Working data Start Marker

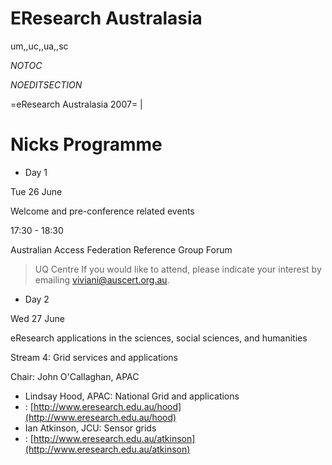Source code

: # EResearch Australasia

um,,uc,,ua,,sc

_*NOTOC*_

_*NOEDITSECTION*_

=eResearch Australasia 2007= |

# Nicks Programme

- Day 1

Tue 26 June

Welcome and pre-conference related events

17:30 - 18:30 	

Australian Access Federation Reference Group Forum

>  UQ Centre
>  If you would like to attend, please indicate your interest by emailing viviani@auscert.org.au.

- Day 2

Wed 27 June

eResearch applications in the sciences, social sciences, and humanities

Stream 4: Grid services and applications

Chair: John O'Callaghan, APAC
- Lindsay Hood, APAC: National Grid and applications
- : [http://www.eresearch.edu.au/hood](http://www.eresearch.edu.au/hood)
- Ian Atkinson, JCU: Sensor grids
- : [http://www.eresearch.edu.au/atkinson](http://www.eresearch.edu.au/atkinson)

Working data End Marker

:: What the task asks ::
Give back the records exactly, minus any pictures.

:: Answer space ::
Source code

: # EResearch Australasia

um,,uc,,ua,,sc

_*NOTOC*_

_*NOEDITSECTION*_

=eResearch Australasia 2007= |

# Nicks Programme

- Day 1

Tue 26 June

Welcome and pre-conference related events

17:30 - 18:30 	

Australian Access Federation Reference Group Forum

>  UQ Centre
>  If you would like to attend, please indicate your interest by emailing viviani@auscert.org.au.

- Day 2

Wed 27 June

eResearch applications in the sciences, social sciences, and humanities

Stream 4: Grid services and applications

Chair: John O'Callaghan, APAC
- Lindsay Hood, APAC: National Grid and applications
- : [http://www.eresearch.edu.au/hood](http://www.eresearch.edu.au/hood)
- Ian Atkinson, JCU: Sensor grids
- : [http://www.eresearch.edu.au/atkinson](http://www.eresearch.edu.au/atkinson)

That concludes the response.